Hands-on Right Triangle Trigonometry
Inform students that they will be working with a partner to measure various tall objects around school today using a few simple measurements and mathematics; one partner will be the surveyor, and the other student will be the recorder. The first measurement needed is the eye-height of the surveyor; have several measuring tapes handy so the recorder can help measure and record the distance from the ground to the eye level of the surveyor (I prefer metric units). The second measurement will be made using a special tool called a clinometer, used to measure angles of elevation and depression. Demonstrate how to use the Stanley Level app to measure the angle of depression to the bottom of the opposite wall and the angle of elevation to the top of the opposite wall (I recommend taping a straw along the side of the iPad for a scope). Explain that students will work with a partner to replicate this procedure to indirectly measure the height of tall objects around campus, such as the flagpole, gymnasium, or bleachers. Supervise students as a class around a campus “field trip”, stopping at a variety of locations. Allow student groups to fan out and perform their measurements at each location, providing guidance as necessary. Once all measurements have been recorded, return to the classroom.
2 Direct Instruction
After returning to class, explain to the students that they now have all the information that they need to calculate the distance between themselves and each object as well as the actual height of each object. All that is needed is some basic knowledge of trigonometry. Introduce the three basic trigonometric ratios for right triangles found on Math Open Reference, and how they can be used to calculate an unknown side of a right triangle. Allow students to explore the interactive pages for sine, cosine, and tangent, observing how changing the triangles changes the trigonometric ratios.
3 Guided Practice
Begin an assignment in Classkick, instructing students to draw a diagram for each location and label it using the eye-height of the surveyor, the angle of elevation, and the angle of depression. Monitor student work and questions via Classkick, responding and providing feedback as necessary. Guide the students through the process of calculating the distance between themselves and one object, explaining that everyone will likely have different results due to varying eye-heights and distances stood from objects.
4 Independent Practice
Allow students to complete their calculations for the remaining objects on their Classkick page. Monitor student work and provide feedback as necessary.
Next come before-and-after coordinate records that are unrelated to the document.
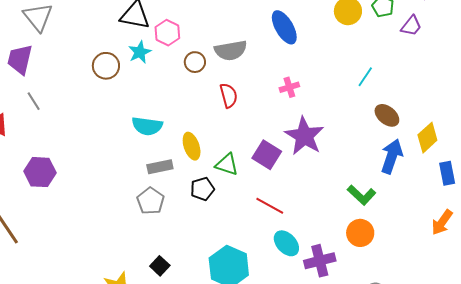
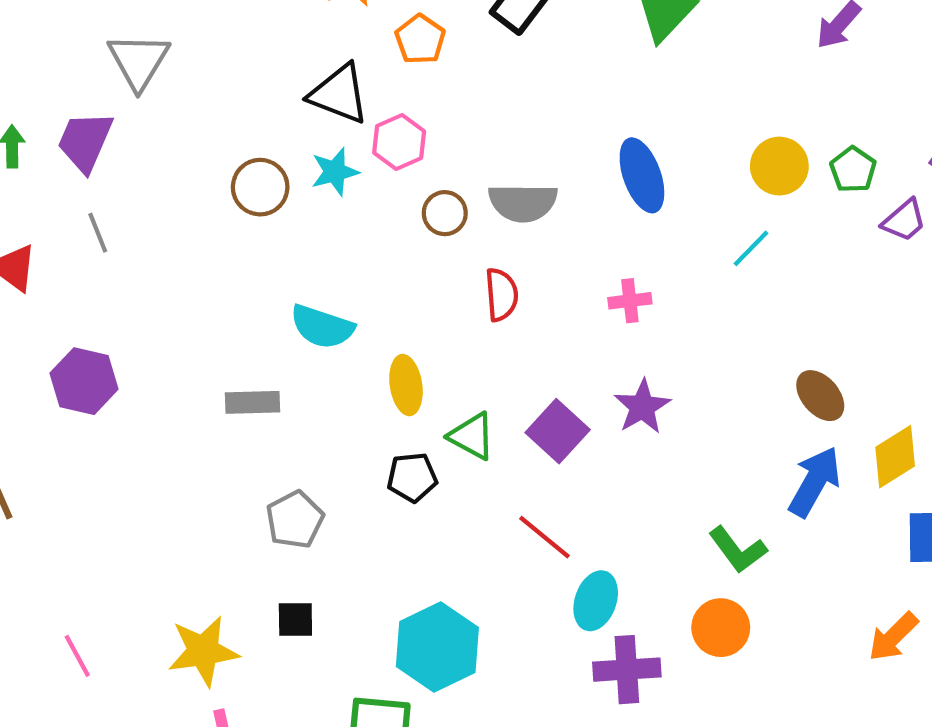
cyan line: (365, 77) -> (751, 248), moved
purple star: (304, 136) -> (642, 407), size x0.7
gray rectangle: (160, 167) -> (252, 402), moved
gray pentagon: (151, 201) -> (295, 520), moved
cyan ellipse: (286, 243) -> (596, 601), moved, turned 52
black square: (160, 266) -> (295, 620), turned 36

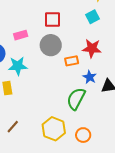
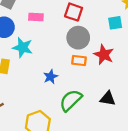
gray circle: (51, 45) -> (78, 38), moved
blue star: (90, 77) -> (51, 77), moved

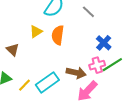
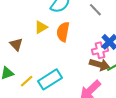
pink cross: (97, 65) -> (100, 50), moved
brown arrow: (76, 73) -> (100, 65), moved

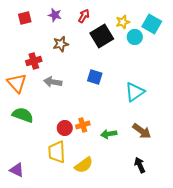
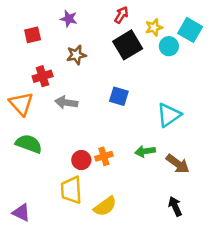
red arrow: (84, 16) -> (121, 15), moved
red square: (25, 18) -> (33, 35), moved
green arrow: (109, 134) -> (145, 151), moved

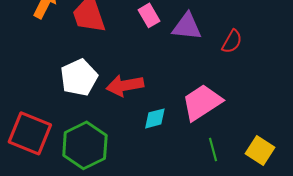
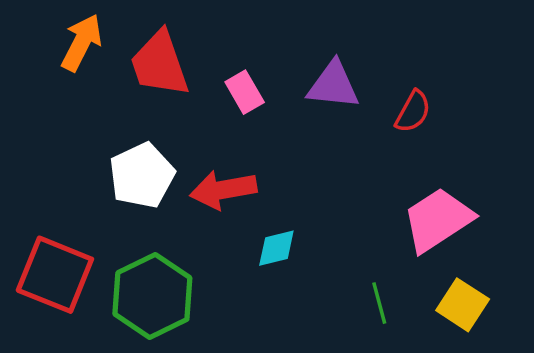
pink rectangle: (149, 15) -> (245, 92), moved
pink trapezoid: (202, 102) -> (438, 220), moved

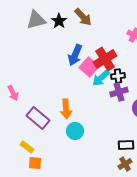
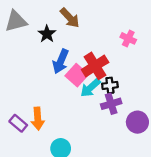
black star: (59, 21) -> (47, 34), moved
orange arrow: (66, 109) -> (38, 119), moved
purple rectangle: (38, 118) -> (18, 123), moved, size x0.7

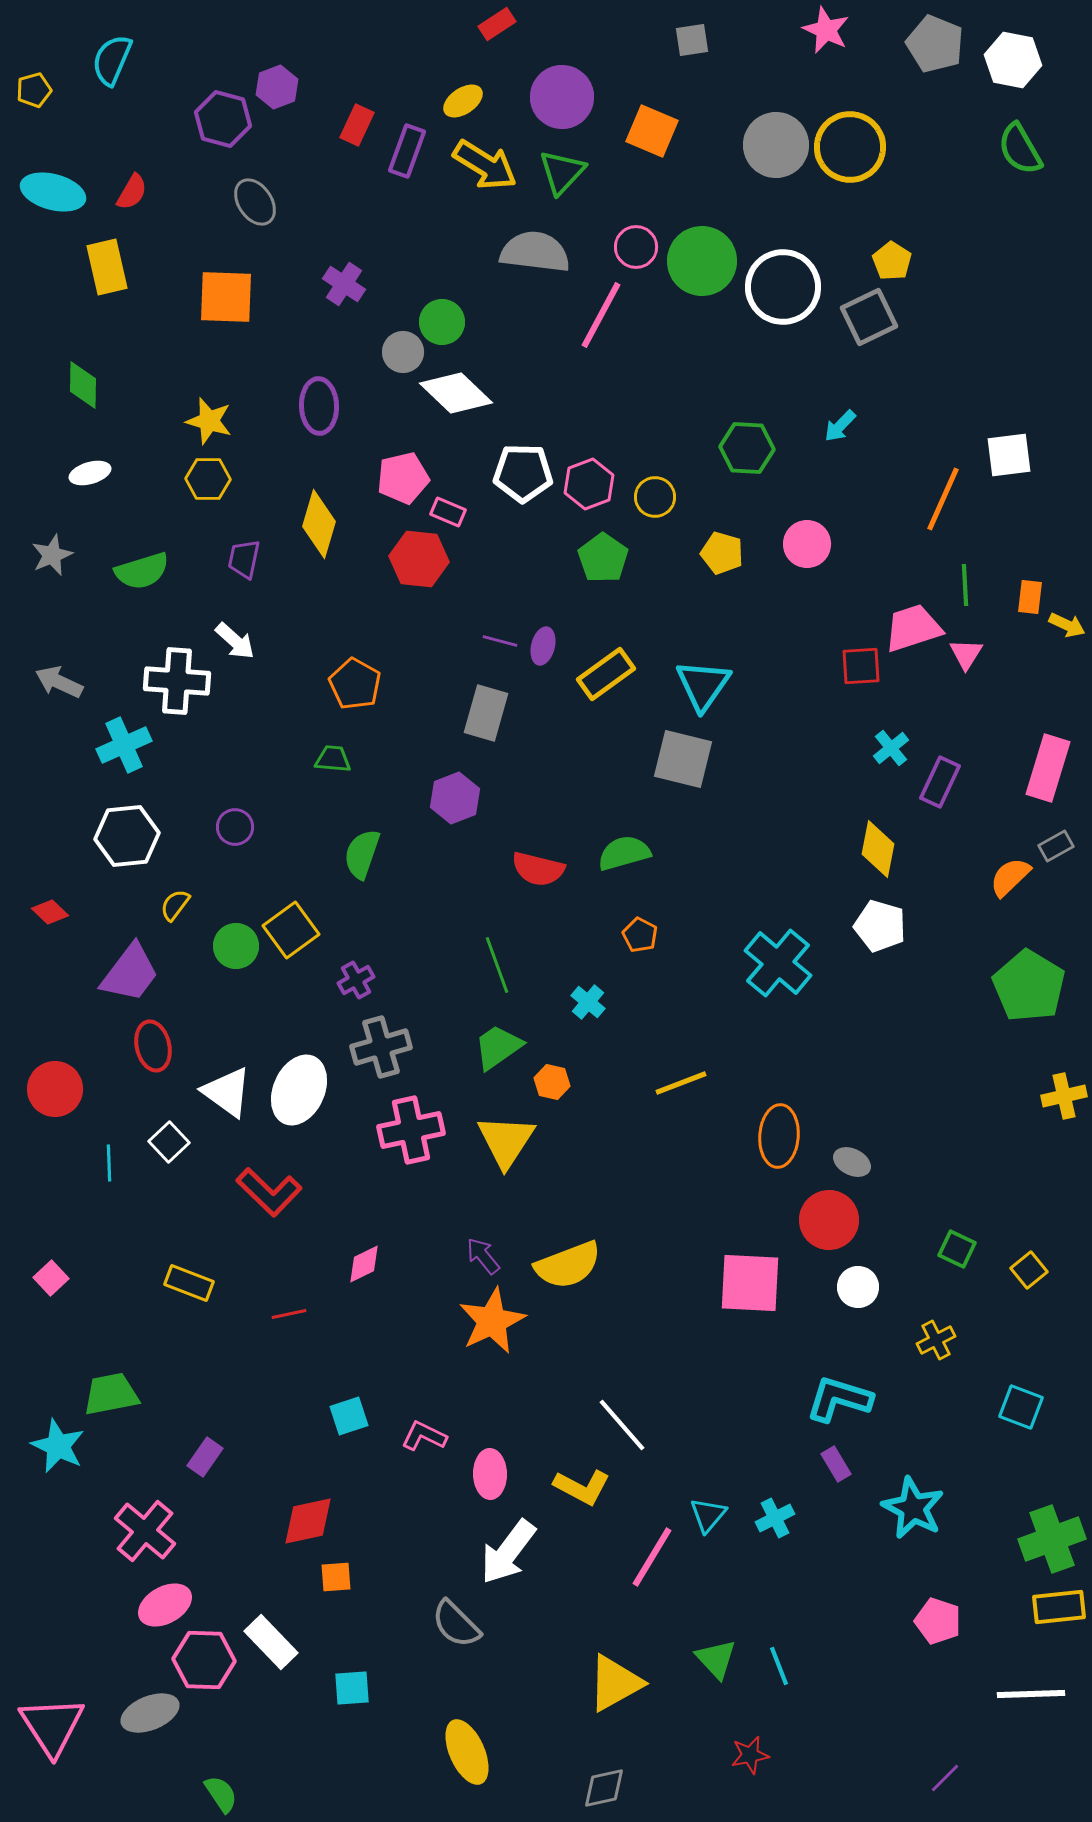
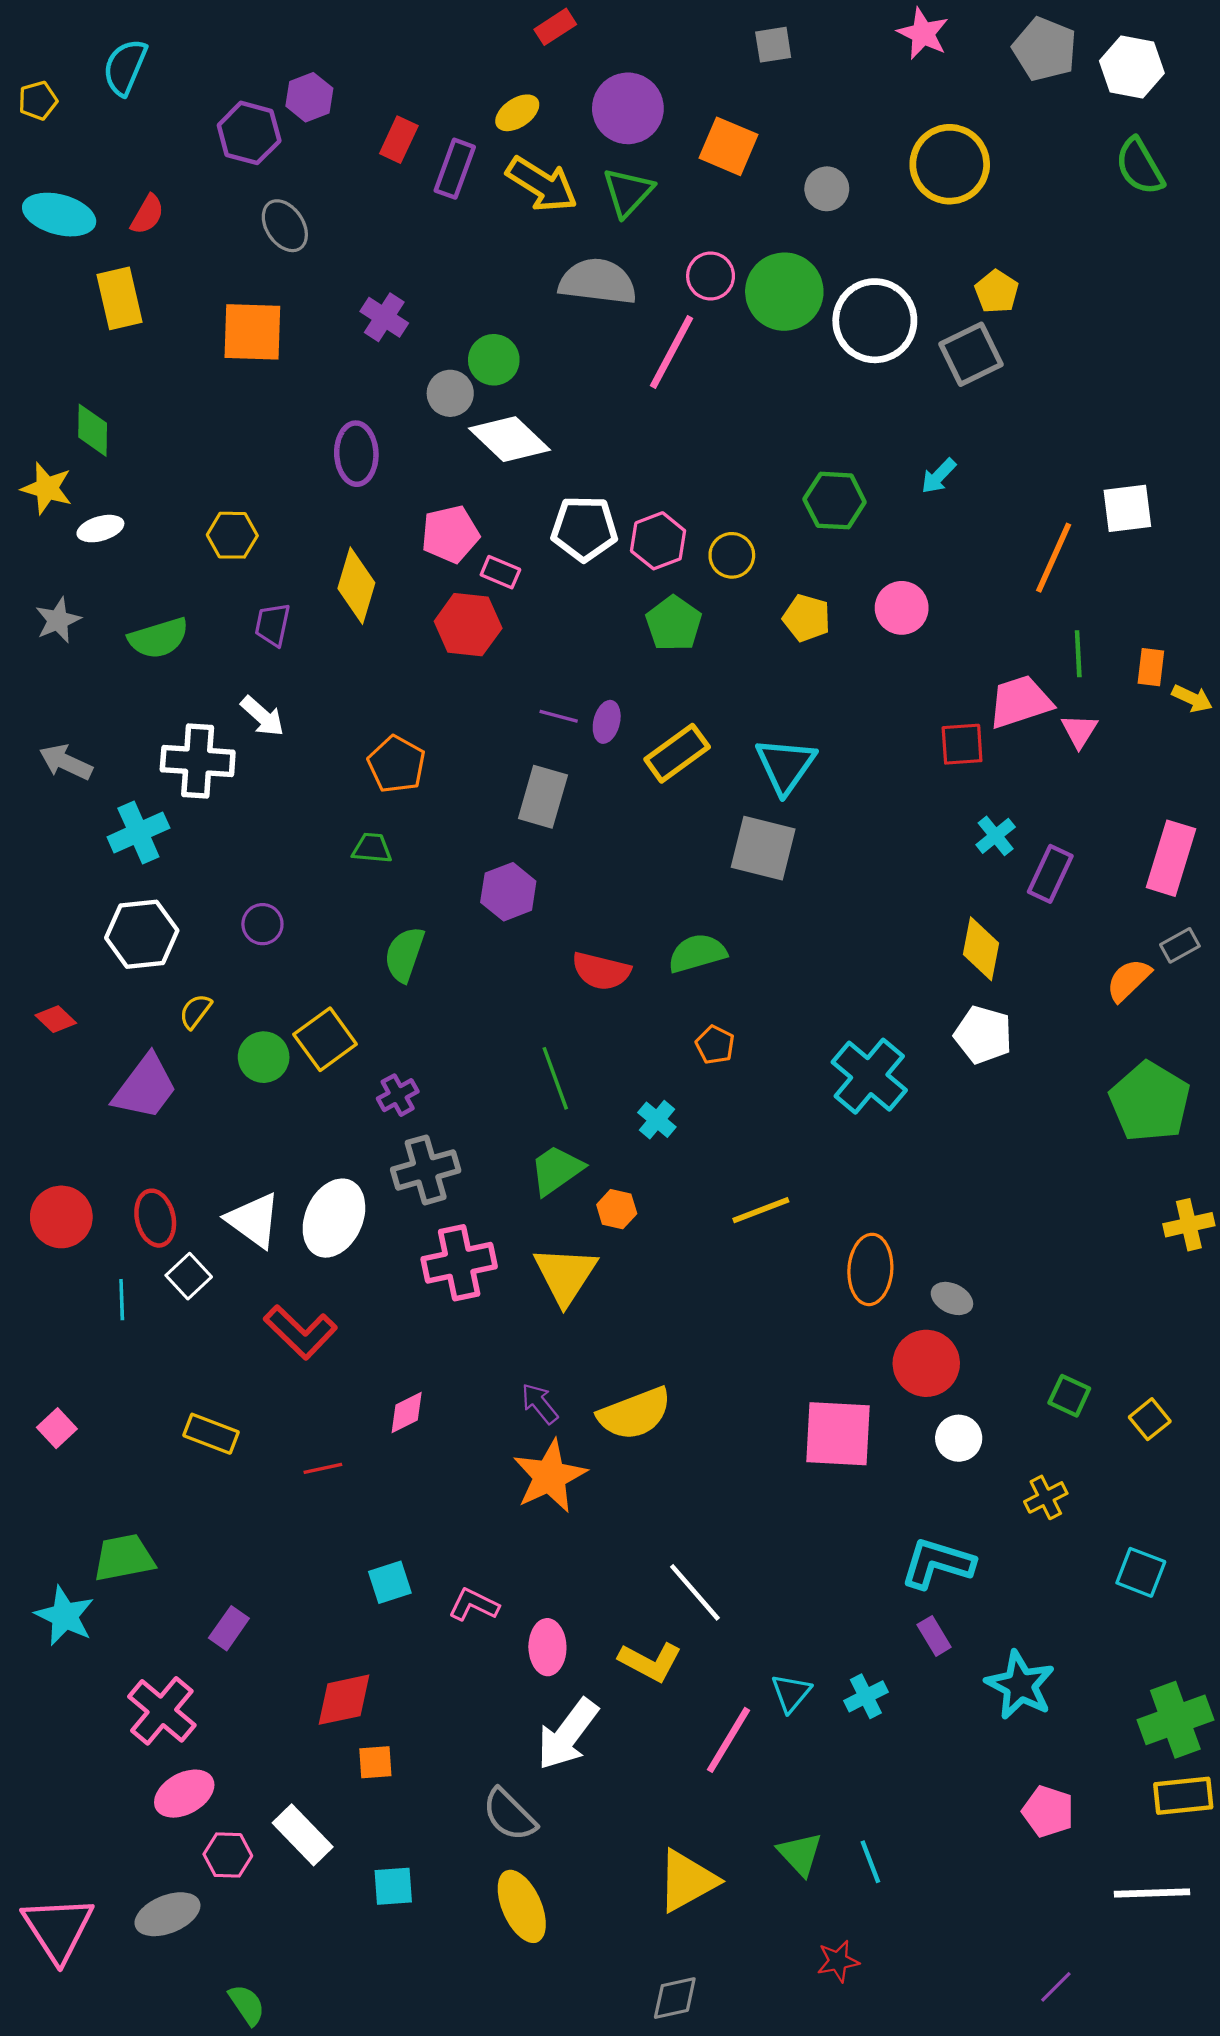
gray circle: (776, 145) -> (827, 189), moved, size x0.6
yellow star: (209, 421) -> (47, 488), moved
red ellipse: (153, 1046) -> (155, 1218), moved
pink hexagon: (204, 1660) -> (228, 1855), size x0.7
yellow ellipse: (467, 1752) -> (522, 1906), moved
Compare student results for each object, discussing reasons for variation and possible sources of error. (Optionally, calculate the average of all student values to determine a more accurate height, which is an application of the Central Limit Theorem). Finally, have students complete a google form as a ticket-out-the-door, explaining how to use a clinometer and trigonometry to indirectly measure the height of very tall objects.
Key Standards Supported
Similarity, Right Triangles, And Trigonometry
|HSG.SRT: Define Trigonometric Ratios And Solve Problems Involving Right Triangles|
|HSG.SRT.6||Understand that by similarity, side ratios in right triangles are properties of the angles in the triangle, leading to definitions of trigonometric ratios for acute angles.|
|HSG.SRT.7||Explain and use the relationship between the sine and cosine of complementary angles.|
|HSG.SRT.8||Use trigonometric ratios and the Pythagorean Theorem to solve right triangles in applied problems.★|